Wednesday, April 29, 2009

On Presidential Style And 100 Days

On the occasion of Barack Obama's 100th day as President of the United States, points out that on April 29, 2001, The New York Times ran a mostly favorable editorial about George W. Bush's first 100 days. Although the editorial board now recognizes the failure of the Bush presidency, on that day exactly ten years ago readers of the Times learned

his sunny self-confidence, even his penchant for bankers' hours and long weekends, seems to sit well with many Americans. It is a relief, they seem to be saying, to have a president who is not so tiring and omnipresent as Mr. Clinton.

And how did that "penchant for bankers' hours and long weekends" work out? A little walk down memory lane is helpful:

January 25, 2001: Counter-terrorism czar Richard Clarke "urgently" (his term) requests of National Security Adviser Condoleezza Rice a Principals Committee meeting to discuss the threat from Al Qaeda; then turns over to Rice a memo (with two Clinton-era documents about Al Qaeda attached) which urged "an immediate meeting of the National Security Council's Principals Committee to discuss broad strategies for combating al-Qaeda by giving counterterrorism aid to the Northern Alliance and Uzbekistan, expanding the counterterrorism budget and responding to the U.S.S. Cole attack."

August 4, 2001: President Bush goes to Crawford, Texas to begin a month-long vacation, where he alternates between clearing brush and contemplating stem cell research. As USA today explained on 8/3/01:

Six months after taking office, President Bush will begin a month-long vacation Saturday that is significantly longer than the average American's annual getaway. If Bush returns as scheduled on Labor Day, he'll tie the modern record for presidential absence from the White House, held by Richard Nixon at 30 days.

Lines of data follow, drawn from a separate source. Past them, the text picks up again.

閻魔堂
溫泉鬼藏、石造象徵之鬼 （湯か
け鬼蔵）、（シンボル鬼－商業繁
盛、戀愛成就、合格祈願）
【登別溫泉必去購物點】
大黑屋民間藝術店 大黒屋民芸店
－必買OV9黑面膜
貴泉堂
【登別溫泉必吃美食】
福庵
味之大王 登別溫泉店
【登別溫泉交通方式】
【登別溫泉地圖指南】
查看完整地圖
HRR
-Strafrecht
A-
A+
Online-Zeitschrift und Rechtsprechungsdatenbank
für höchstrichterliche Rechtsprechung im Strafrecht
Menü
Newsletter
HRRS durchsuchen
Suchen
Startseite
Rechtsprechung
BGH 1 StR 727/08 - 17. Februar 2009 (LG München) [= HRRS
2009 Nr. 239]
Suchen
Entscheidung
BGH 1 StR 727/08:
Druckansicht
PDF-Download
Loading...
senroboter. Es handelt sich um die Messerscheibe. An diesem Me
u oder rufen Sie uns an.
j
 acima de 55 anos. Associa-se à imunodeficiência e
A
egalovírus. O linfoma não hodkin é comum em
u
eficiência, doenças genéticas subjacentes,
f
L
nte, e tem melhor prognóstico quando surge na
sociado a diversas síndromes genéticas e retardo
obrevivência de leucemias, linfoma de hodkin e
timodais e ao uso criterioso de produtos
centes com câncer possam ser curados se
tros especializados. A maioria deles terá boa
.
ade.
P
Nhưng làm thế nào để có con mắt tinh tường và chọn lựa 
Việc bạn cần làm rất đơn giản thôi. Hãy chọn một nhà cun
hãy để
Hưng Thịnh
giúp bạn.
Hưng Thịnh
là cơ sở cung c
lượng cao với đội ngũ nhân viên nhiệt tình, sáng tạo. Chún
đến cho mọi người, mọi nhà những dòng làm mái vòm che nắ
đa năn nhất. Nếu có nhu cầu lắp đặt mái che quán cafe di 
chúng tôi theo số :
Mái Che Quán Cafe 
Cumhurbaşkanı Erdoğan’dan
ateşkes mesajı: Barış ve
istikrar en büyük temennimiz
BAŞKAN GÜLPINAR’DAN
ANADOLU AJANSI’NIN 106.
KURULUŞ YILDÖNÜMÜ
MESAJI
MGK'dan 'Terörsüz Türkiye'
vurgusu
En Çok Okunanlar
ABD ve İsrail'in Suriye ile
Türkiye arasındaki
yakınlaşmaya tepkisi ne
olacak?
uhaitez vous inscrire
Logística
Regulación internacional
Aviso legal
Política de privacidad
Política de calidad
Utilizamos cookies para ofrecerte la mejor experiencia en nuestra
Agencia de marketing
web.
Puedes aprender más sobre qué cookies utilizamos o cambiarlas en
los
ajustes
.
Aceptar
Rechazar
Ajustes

August 6, 2001: President Bush receives Presidential Daily Briefing entitled "Bin Laden determined to strike in U.S." Bush listens and tells the CIA briefer "All right. You've covered your ass, now." (Ron Suskind, The One Percent Doctrine)

September 4, 2001: The first Principals Committee meeting regarding Al Qaeda of the Bush presidency takes place, only seven days before the deadly terrorist attacks.

This is not only evidence of the benefit of having a president more interested in the affairs of the nation than in vacations. Back in their April, 2001 editorial, the NYT commented

We are not among those who complain that the tradition of measuring the first hundred days of a presidency has turned into an empty ritual. It is a convenient way to demarcate a period in which a new chief executive and the American people learn things that cannot emerge in the campaign vortex. The glimpses we get often can be valuable and even prophetic.

And the editors concluded:

We remain optimistic that Mr. Bush will continue in his basically sound approach to foreign policy and trade. And we remain hopeful that he will grow in compassion for average Americans and his sensitivity to the environment.

Given how (horrifically) the Bush presidency evolved, this should have been a cautionary tale to the traditional- and new- media about vesting importance in the arbitrary demarcation of 100 days. We know little if anything about the long-term, or even short-term, consequences of the Obama economic plan. And dangers lurk in Afghanistan, the Middle East, south Asia and elsewhere, to which the President and his advisers will respond effectively, or otherwise. One hundred days or not, it is unlikely we have seen either the best or the worst of the Obama presidency.